Entries provided
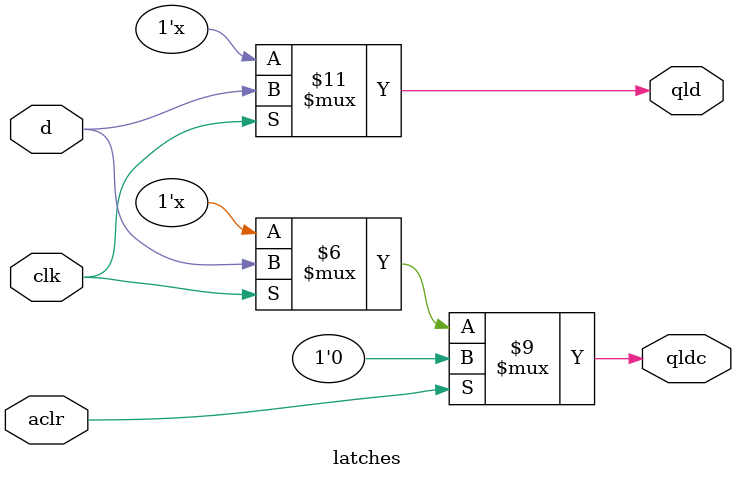
<source format=v>
module latches(d, clk, aclr, qldc, qld);
  input  d, clk, aclr;
  output qldc, qld;

  reg qldc, qld;

  always @(clk or d)
  begin
    if (clk==1) qld <= d;
  end
  
  always @(clk or aclr or d)
  begin
    if     (aclr==1) qldc <= 0;
    else if (clk==1) qldc <= d;
  end

endmodule

</source>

Assigned task
Wherever the string "aclr" appears in the data above, report the whole line.

Solved problem
module latches(d, clk, aclr, qldc, qld);
  input  d, clk, aclr;
  always @(clk or aclr or d)
    if     (aclr==1) qldc <= 0;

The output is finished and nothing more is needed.